Frere Exhibition for Indian Studies 2023 Recipients: Shireen Azam and Aftab Mallick

 

The Faculty of Asian and Middle Eastern Studies at the University of Oxford is proud to announce the winners of the Frere Exhibition for Indian Studies 2023: Shireen Azam and Aftab Mallick. 


Shireen Azam

Shireen Azam is a DPhil researcher at the Faculty of Theology and Religion, University of Oxford (St Antony’s College). Her research is centred on the uncomfortable fit between caste and secularism, and specifically on the invisibilisation of caste among Muslims. She was formerly Assistant Editor at the journal Economic & Political Weekly, where she founded the digital platform EPW Engage - which opened a new digital chapter for the 7-decade-old journal and reimagined the possibilities offered by the digital medium for visualising and communicating research. She regularly writes in the media, with articles in the Caravan Magazine, Indian Express, Mint Lounge, Wire, etc.

I will use the Frere Exhibition Grant to be able to complete the final part of my DPhil thesis on ‘The Invisibilisation and Assertion of Muslim Caste in India’. Caste is one of the key organisational principles of South Asian society. However, caste has largely been seen as a ‘Hindu’ phenomenon, rendering its impact on other communities in India, especially the Muslims, invisible. Even as Muslims are constantly studied in intellectual discourse and spoken of in public and political discourse in India, they are understood within the frameworks of religious politics alone: secularism, communalism, nationalism, or in terms of their religiosity.

My thesis looks at two intersecting phenomena of caste among Muslims—its invisibilisation by state and policy discourse and its assertion by lower caste Muslim organisations and politics. It also grapples with what the entity of Muslim caste is, and what it means for persons from an ‘egalitarian’ religion to have a caste. Political discourse of 20th century India constructed the ‘Muslim’ solely as a religious minority. However, different Muslim castes carry their historical and present predicaments differently. Muslims carry caste in their occupations, the locations of their homes, the ability with which they can say the names of their communities and make jokes about each other. My thesis probes the entity of Muslim caste in three intersecting sites: (a) in policy discourses in colonial and Independent India, (b) in Muslim caste organisations (c) in ‘lower’ caste selves. In relating the histories of several backward caste Muslim organisations and the negotiations they have been making with state and policy at various levels – I contest standard trajectories of how ‘Muslim politics’ in India has been chronicled by historians and political scientists alike. Ultimately, the thesis thinks through what changes in how we understand India’s religious politics when we acknowledge caste in Muslims.


 

Aftab Mallick 

I work on the construction of identity (ethnic and cultural origin, sectarian affiliation, genealogy and kinship) among élite social collectives, its relationship to status, and the representation thereof in pre-modern historiographic and ethnographic texts. My DPhil concentrates on the circulation of Iranian and Turco-Mongol élite groups and individuals across transregional networks between Transoxiana, Iran and Mughal India, and the emergence of a distinct status culture at the Mughal court in the 17th century. I am more generally interested in the interaction between state formation, commercial activity, and military-bureaucratic success, and situate my work within broader scholarship on political, cultural, and commercial integration in Early Modern Eurasia.

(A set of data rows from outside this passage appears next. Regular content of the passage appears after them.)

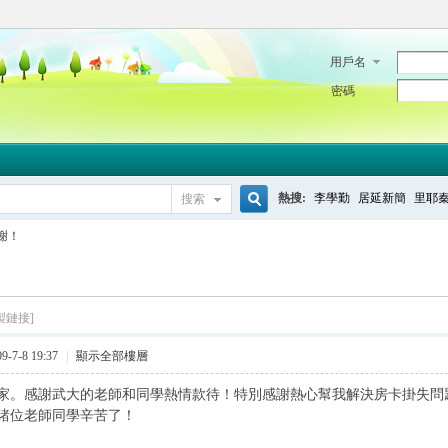
用戶名
密碼
熱搜:
李學勤
居延新簡
里耶
搜索
搜
謝！
索
製鏈接]
-7-8 19:37
|
顯示全部樓層
家。感謝武大的老師和同學熱情款待！特別感謝熱心幫我解決房卡掛失問
諸位老師同學辛苦了！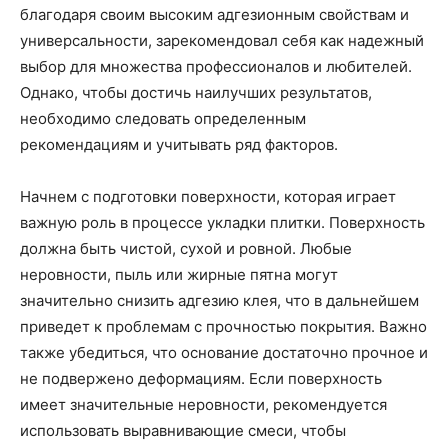
благодаря своим высоким адгезионным свойствам и
универсальности, зарекомендовал себя как надежный
выбор для множества профессионалов и любителей.
Однако, чтобы достичь наилучших результатов,
необходимо следовать определенным
рекомендациям и учитывать ряд факторов.
Начнем с подготовки поверхности, которая играет
важную роль в процессе укладки плитки. Поверхность
должна быть чистой, сухой и ровной. Любые
неровности, пыль или жирные пятна могут
значительно снизить адгезию клея, что в дальнейшем
приведет к проблемам с прочностью покрытия. Важно
также убедиться, что основание достаточно прочное и
не подвержено деформациям. Если поверхность
имеет значительные неровности, рекомендуется
использовать выравнивающие смеси, чтобы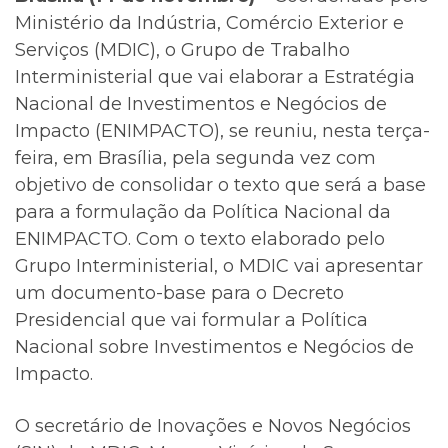
Ministério da Indústria, Comércio Exterior e
Serviços (MDIC), o Grupo de Trabalho
Interministerial que vai elaborar a Estratégia
Nacional de Investimentos e Negócios de
Impacto (ENIMPACTO), se reuniu, nesta terça-
feira, em Brasília, pela segunda vez com
objetivo de consolidar o texto que será a base
para a formulação da Política Nacional da
ENIMPACTO. Com o texto elaborado pelo
Grupo Interministerial, o MDIC vai apresentar
um documento-base para o Decreto
Presidencial que vai formular a Política
Nacional sobre Investimentos e Negócios de
Impacto.
O secretário de Inovações e Novos Negócios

I am grateful for the generosity of the Frere Exhibition in supporting my work as a social and cultural historian of the early modern Persianate world. Thanks to the Exhibition’s support, I will endeavour to complete my work on the re-conceptualisation of the Mughal nobility’s memory and legacy in the 18th century as its descendants sought to adapt to a changing sociopolitical landscape. I will demonstrate how this historiographic moment led to the formation of ashrāf identity among the Indo-Muslim gentry as a status group in subsequent generations.

I approach my work as a kind of posthumous ethnography of now non-extant élite groups, and to recreate their world and worldview through study of the literary and historiographic texts they produced. There is a widespread dearth of research on social élites, whether due to contemporary sensibilities or the lack of survival of relevant materials. However, in the absence of an adequate understanding of these social collectives, our understanding of stratified, complex pre-modern states and societies as well as of their self-perception and scales of moral and political value will necessarily remain incomplete and defective.